SELECTED EXTRACT
━━━━
# Roamio Pro issues with black screen



## AE1360 (Jun 23, 2013)

Hey guys, hoping somebody here could help me narrow down my problem I am having so that I can get a better idea on what to do. I can get video of it if it helps but basically here is the problem:

Watching TV (doesn't matter what channel apparently) the screen will go black suddenly. Then about 5 seconds later, the Tivo bar at the bottom will show up followed a second or so later by the picture returning. Then it happens again. And again. I never had this problem for years with my Premiere, and for the first week of having this Roamio. 

Signal strength is near perfect. Doesn't matter what channel it is on, SDV or not. I originally noticed it only on ESPN but apparently it is on every channel (I don't watch enough TV thus why I had delayed buying a Roamio for so long).
━━━━
THE DATA
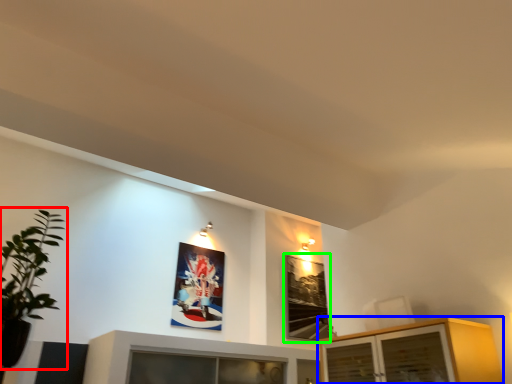
Question: Which object is positioned farthest from houseplant (highlighted by a red box)? Select from cabinetry (highlighted by a blue box) and picture frame (highlighted by a green box).

Choices:
 (A) cabinetry
 (B) picture frame

Answer: (B)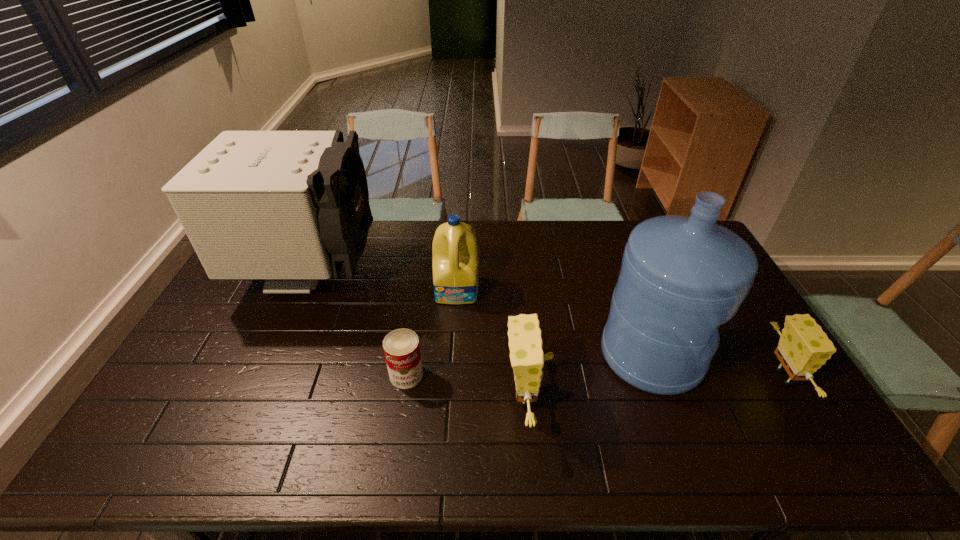
Where is `the fourth object from left to right`? the fourth object from left to right is located at coordinates (527, 359).

I want to click on the taller sponge, so click(527, 359).

Where is `the fifth tallest object`? The height and width of the screenshot is (540, 960). the fifth tallest object is located at coordinates pyautogui.click(x=804, y=347).

Identify the location of the right sponge. This screenshot has width=960, height=540. (804, 347).

Locate an element on the screen. the leftmost object is located at coordinates (291, 207).

At what (x,y) coordinates should I click in order to perform the action: click on the second object from right to left. Please return your answer as a coordinate pair (x, y). Looking at the image, I should click on (681, 277).

This screenshot has height=540, width=960. I want to click on the third tallest object, so click(455, 263).

Where is `detergent`? detergent is located at coordinates (455, 263).

You are a GUI agent. You are given a task and a screenshot of the screen. Output one action in this format:
    pyautogui.click(x=<x>, y=<y>)
    Task: Click on the can
    The height and width of the screenshot is (540, 960).
    Given the screenshot: What is the action you would take?
    [401, 347]

Identify the location of the second object from left to right. (401, 347).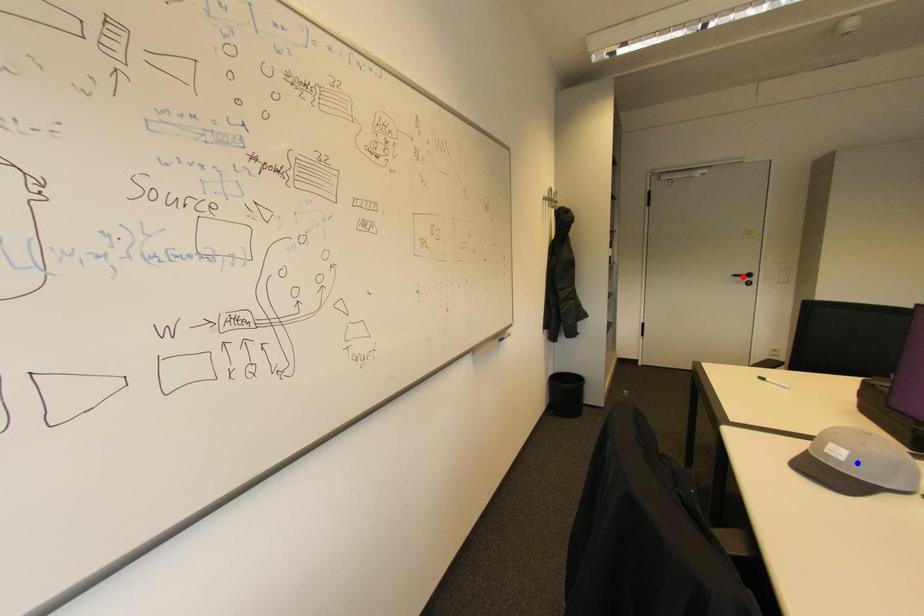
Question: In the image, two points are highlighted. Which point is nearer to the camera? Reply with the corresponding letter.

Choices:
 (A) blue point
 (B) red point

Answer: (A)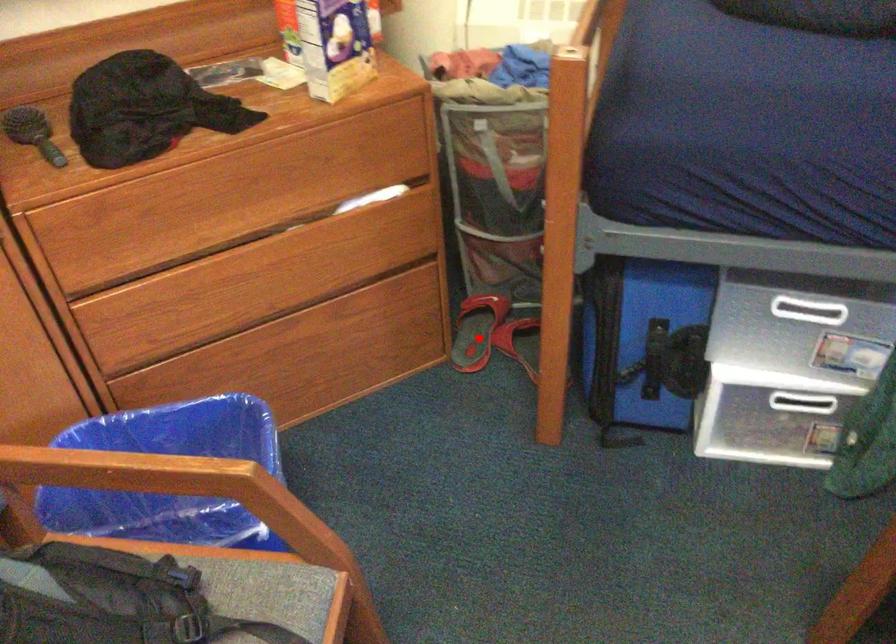
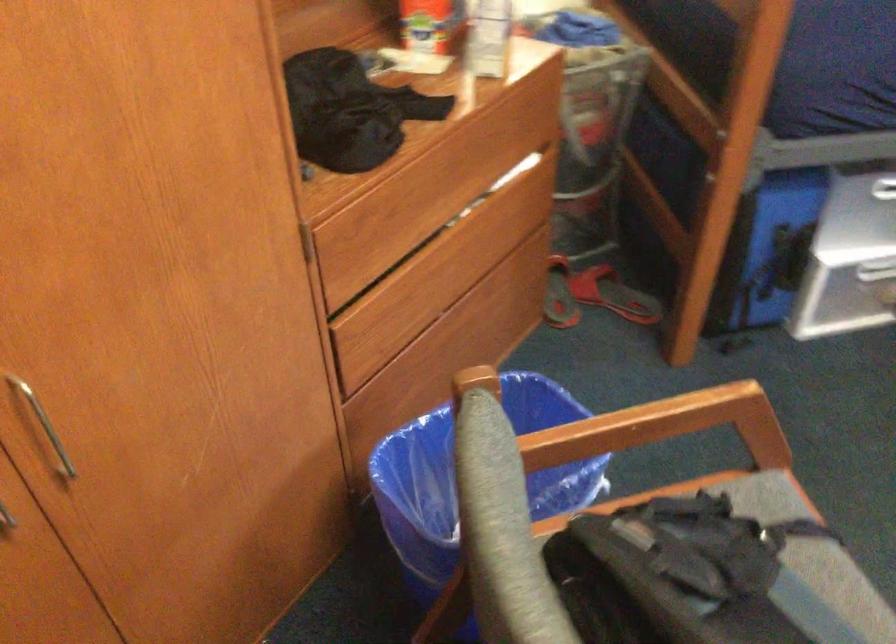
Locate, in the second image, the point that corresponds to the highlighted location in the first image.

(558, 295)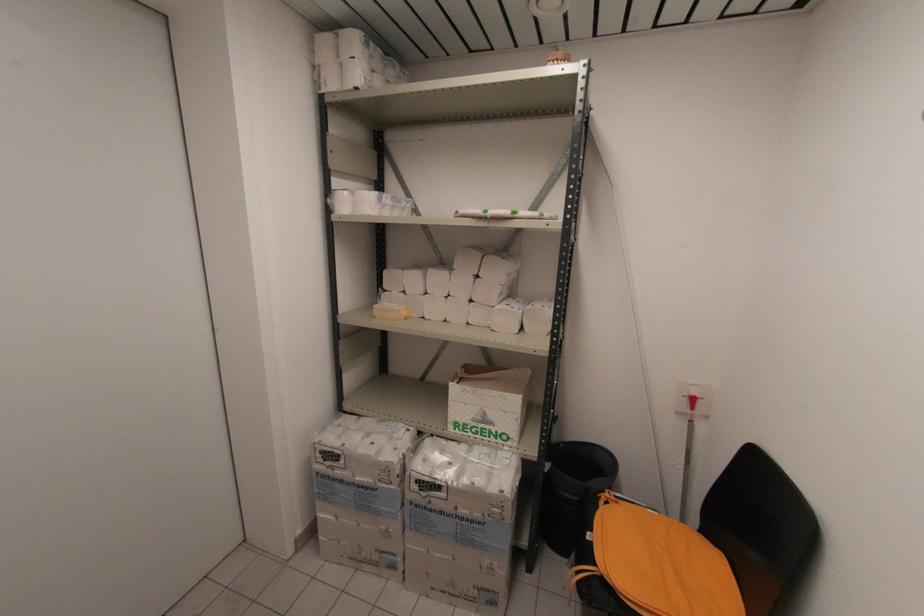
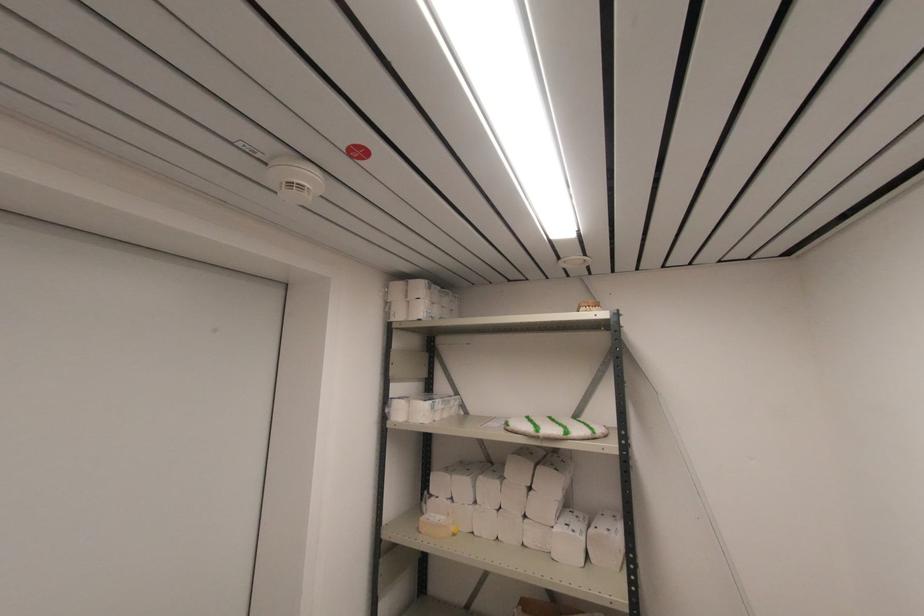
Find the pixel in the second image that matches point 558,61 in the first image.

(590, 307)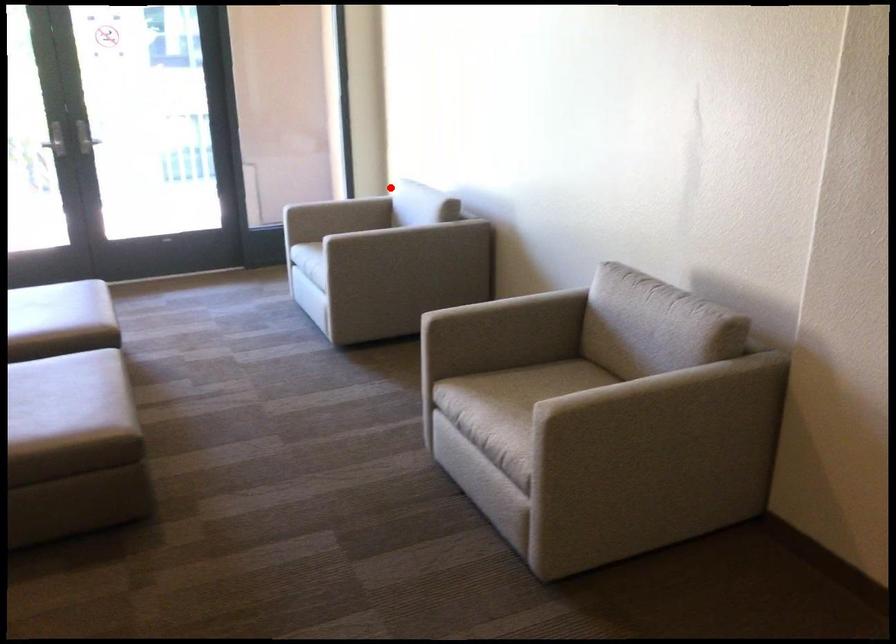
━━━━
EXERCISE A
Based on the Roamio Pro post, mark each statement yes or no, and quote the words that decide it: (i) After the screen goes black, the TiVo bar appears before the picture comes back. (ii) The poster's Premiere had the same problem for years. (iii) The black screen occurs only on SDV channels.
EXERCISE B
Carry on the Roamio Pro post, picking up right after its final sentence.
The items come from a different source than the Roamio Pro post.

OUTPUT A
(i) Yes: "Then about 5 seconds later, the Tivo bar at the bottom will show up followed a second or so later by the picture returning."
(ii) No: "I never had this problem for years with my Premiere"
(iii) No: "Doesn't matter what channel it is on, SDV or not."

OUTPUT B
Anyone have any solutions? Bad DVR? Bad tuning adapter? Bad Cablecard? Those are my only options I believe. Both cablecard and tuning adapter are the same one I have always had. 

Appreciate any help!


----------



## jth tv (Nov 15, 2014)

Are you using a fixed video resolution ?
Does it happen in the middle of a show or only when commercials are on ?
What Tuning Adapter and what Firmware is it ?


----------



## mattack (Apr 9, 2001)

Can you try with another type of connection to your TV? e.g. composite or component instead?

I don't _think_ it's a HDCP issue, especially with the time bar showing up.. but trying another connection type MIGHT show it being connection related.


----------



## spidrw (Dec 12, 2014)

This just started happening to me yesterday too. Time Warner. Unplugging it did not fix the issue.

The whole Tivo seems to get wonky when it happens. Channels won't change, guide sticks, Tivo menu inaccessible, etc. When the picture comes back, the info bar is at the bottom of the screen. 

It happens during the show, and during commercials.


----------



## jth tv (Nov 15, 2014)

Everything slowing down sounds a lot like a pc when there is a sudden network slowdown. Maybe next time the TiVo is slow, try using a pc to connect TiVo.com, see if it is slow also.


----------



## pshivers (Nov 4, 2013)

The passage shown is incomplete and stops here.